De pronto, algo inquietó su mente. Se le olvidaba algo. ¿El qué?

—Sena está tardando bastante —comentó Nilo.

Como si un recuerdo lejano sobrevolase su cabeza para posarse en su memoria, Claythos recordó lo que se le escapaba. Shirfain había dicho que para realizar el sacrificio la Bruja Nigromántica debía morir.

«No. Ella no».

Dejó a sus compañeros en aquel lugar y se alejó a toda prisa, sin siquiera mirar atrás.

«Por favor, que esté bien».

Como si quisieran impedirle que acudiera junto a la bruja, unas zarzas trataban de retener al muchacho abrazándolo con sus espinas.

Logró percibir la silueta de una mujer. Sus cabellos eran tan rojos como el fuego. Su vestido, tan marrón como la corteza de un árbol. Sus ojos morados eran los más bonitos que Claythos había visto jamás.

E kea serathia ciert yaldi rea hoa...

Pronunciaba unas palabras en una lengua extraña, quizás se tratase del arcaico idioma mágico.

—¡Sena! —exclamó, con voz cansada— ¡Sena!¡Detente!

—Claythos, ¡no te acerques!

—Escúchame, no sabes lo que haces. Si revives a Arquio, tú...

No se atrevía a decirlo en voz alta. De hecho, todavía no lo había asimilado del todo.

—Sé muy bien lo que hago. Cer gei deam loask ter bue...

—¿Qué hay de Nilo? ¿Has pensado en lo que quiere ella?

El guardián habría jurado que de aquellos preciosos ojos amatista caían lágrimas tan profundas como el propio bosque.

—Claythos, por favor, no lo hagas más difícil. Todo estará mejor. Las criaturas mágicas vivirán en paz, y eso te lo debemos a ti. Nilo ya es mayor. Se las arreglará sin mí. Y tú...te olvidarás de mí muy pronto —Intentó sonreír, sin éxito.

—Eso no es verdad, Sena. —Quería saborear su nombre un poco más. Solo un poquito— Yo nunca me podré olvidar de ti. ¿Me has oído? ¡Nunca!
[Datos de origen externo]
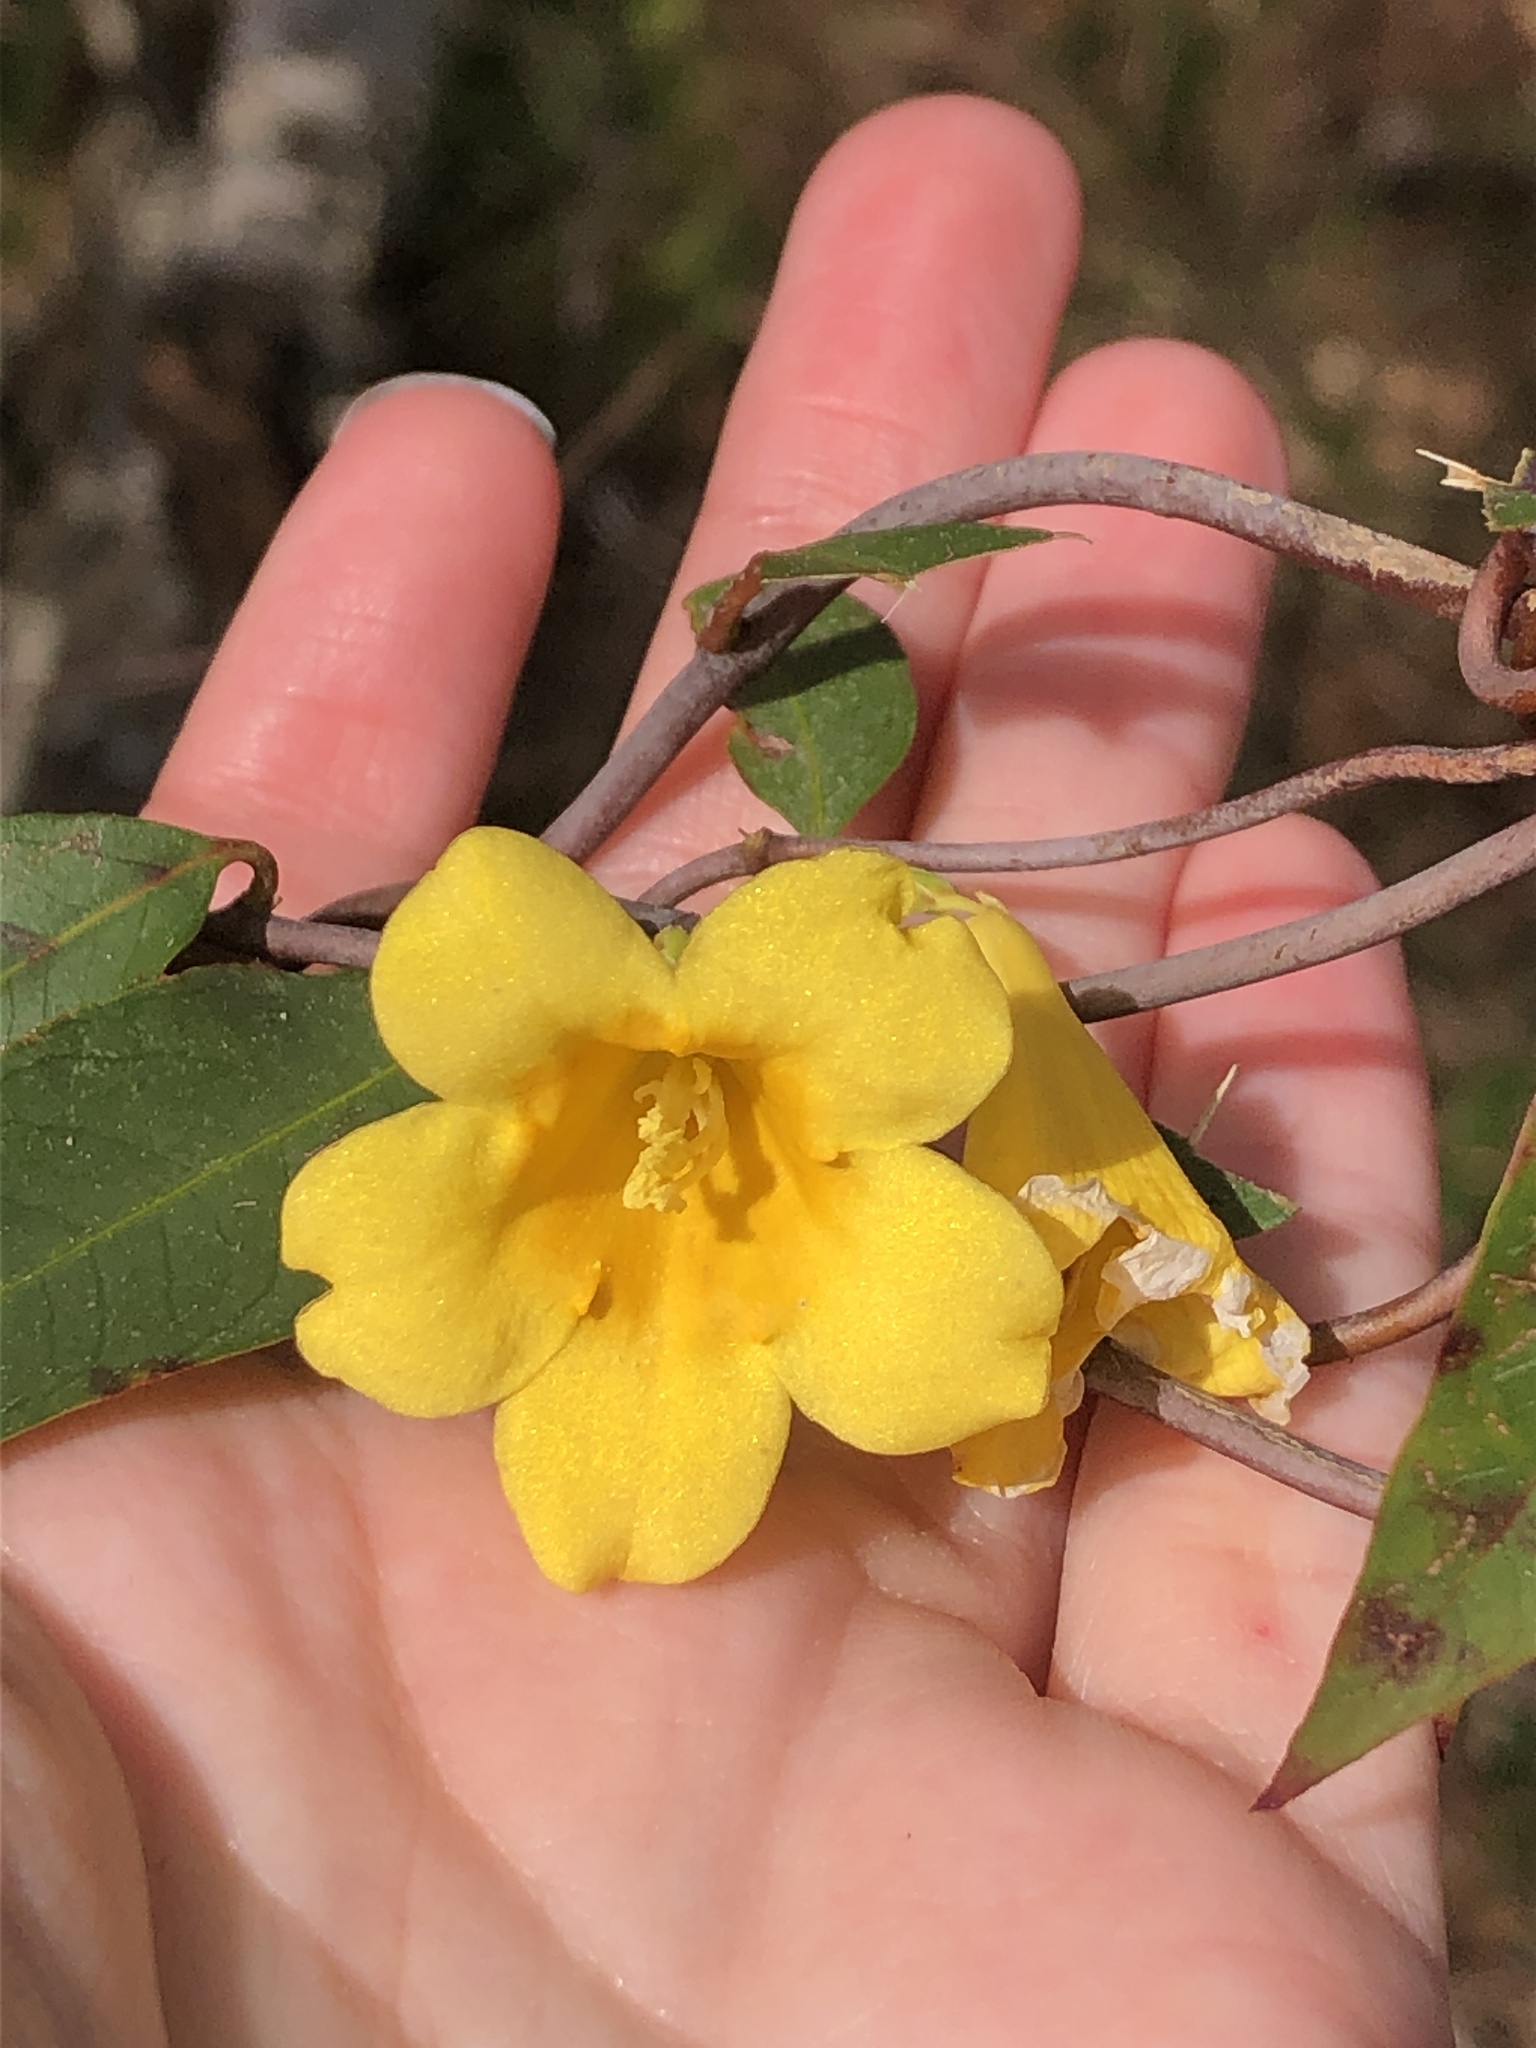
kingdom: Plantae
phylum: Tracheophyta
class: Magnoliopsida
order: Gentianales
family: Gelsemiaceae
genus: Gelsemium
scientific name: Gelsemium sempervirens
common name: Carolina-jasmine
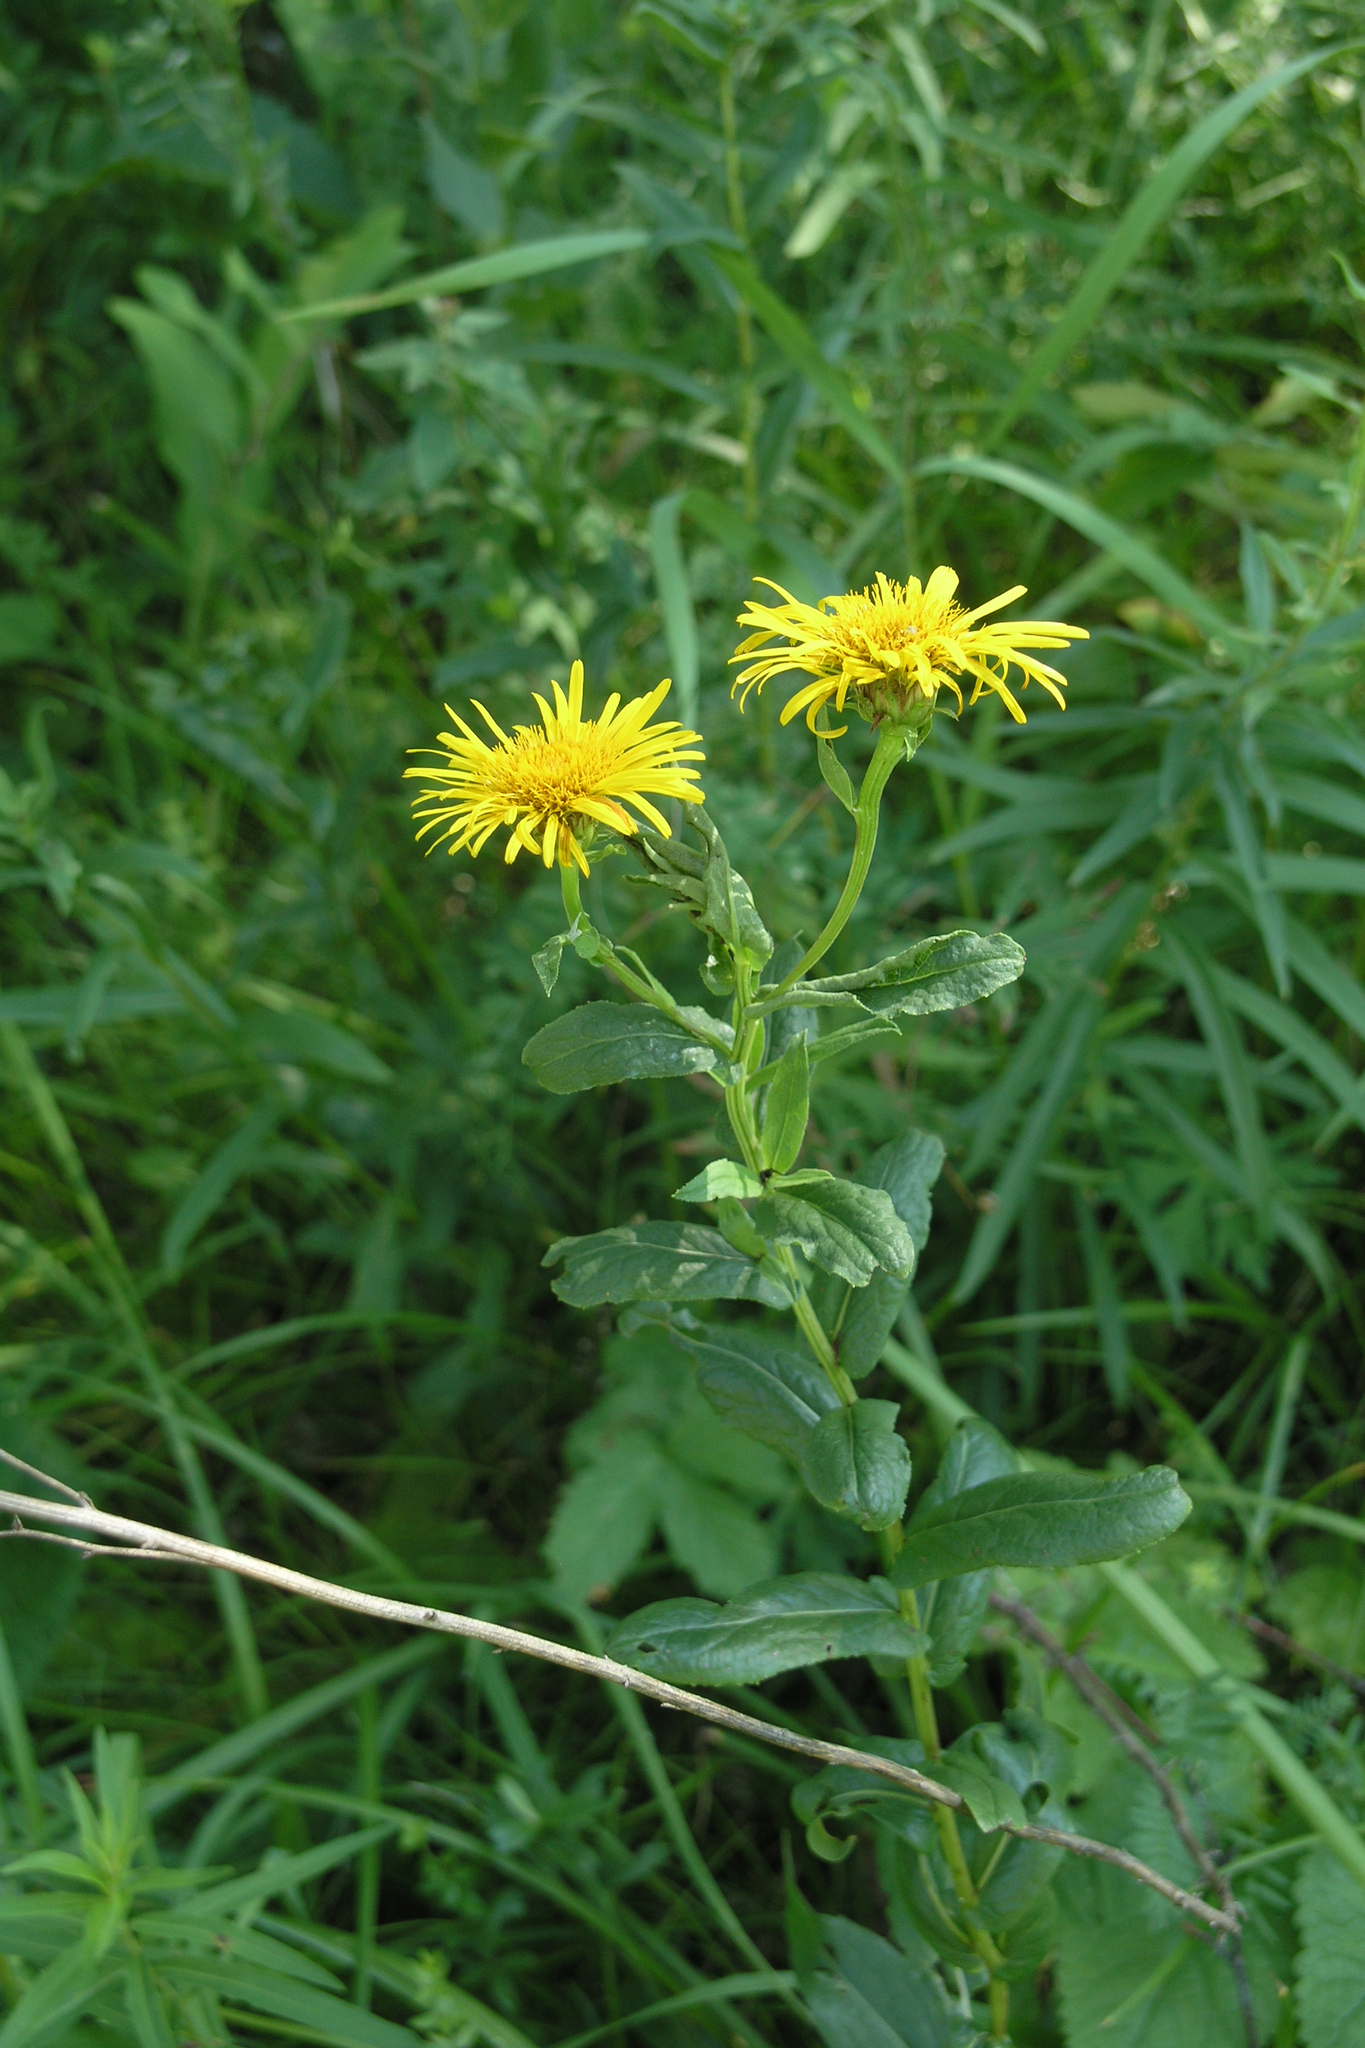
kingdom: Plantae
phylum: Tracheophyta
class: Magnoliopsida
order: Asterales
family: Asteraceae
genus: Pentanema
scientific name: Pentanema salicinum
Y Nilo todavía te necesita. Arquio está muerto. Tú aún estás viva. Sena, escúchame, Sena. ¡Deja de hablar en ese lenguaje! Sena, no hables más. Sena, ¡para! Por favor, Sena.

El joven no se había dado cuenta de que había empezado a gritar. Se acercó a la Bruja Nigromántica y trató de quitarle la espada.

Meak hatov soliam reehe toav... ¡Suéltame, Claythos!¡Para!¡Suelta la espada! Si sigues así, te vas a hacer daño. Ya verás, te vas a cortar las manos.

La bruja, en pleno arrebato, le propinó a su sirviente una bofetada. En cuanto lo hizo, lo rodeó con sus brazos.

Claythos abrazó fuertemente a Sena, con un ardor en el pecho que casi parecía que la melena roja de la bruja le estaba prendiendo fuego. Sentía unas inmensas ganas de llorar, pero un nudo, quizá en el estómago, quizá en la garganta, se lo privó.

Cerró los ojos. No tardó en notar los labios de la bruja rozar los suyos. Aquello era una despedida. Claythos hubiese deseado llorar como había hecho cuando había recibido la noticia de la muerte de su padre. Necesitaba hacerlo, poco importaba lo poco masculino que aquello fuera.

Sena seguramente fuese más valerosa que todos ellos. Que todos los guardianes, cazadores y seres mágicos del bosque. El corazón de Sena no parecía producto de una pesadilla. Al fin y al cabo, se iba a sacrificar por alguien que había sido cazador de brujas.

—Claythos, me duele mucho el cuerpo. He roto nuestra promesa y no resucitaré a tu padre. Lo siento. Traeré de vuelta a Arquio, sin embargo, con mi muerte. No quiero que sufras. Solo te deseo la mayor felicidad que te depare el sino. —Se soltaron— Ahora, te pido que me dejes ir.

El muchacho llevó su mano a la tierna mejilla de la bruja.

—Sena, yo...

Ella llevó su dedo índice a los labios del guardián.

—Shhh. Lo sé.

Solo hicieron falta unas pocas palabras más y la bruja cuyos mechones centelleaban más que las infinitas estrellas del cielo, atravesó su vientre con el arma y se evaporó en el aire impalpable.

La aurora tiñó el cielo de un color rosado.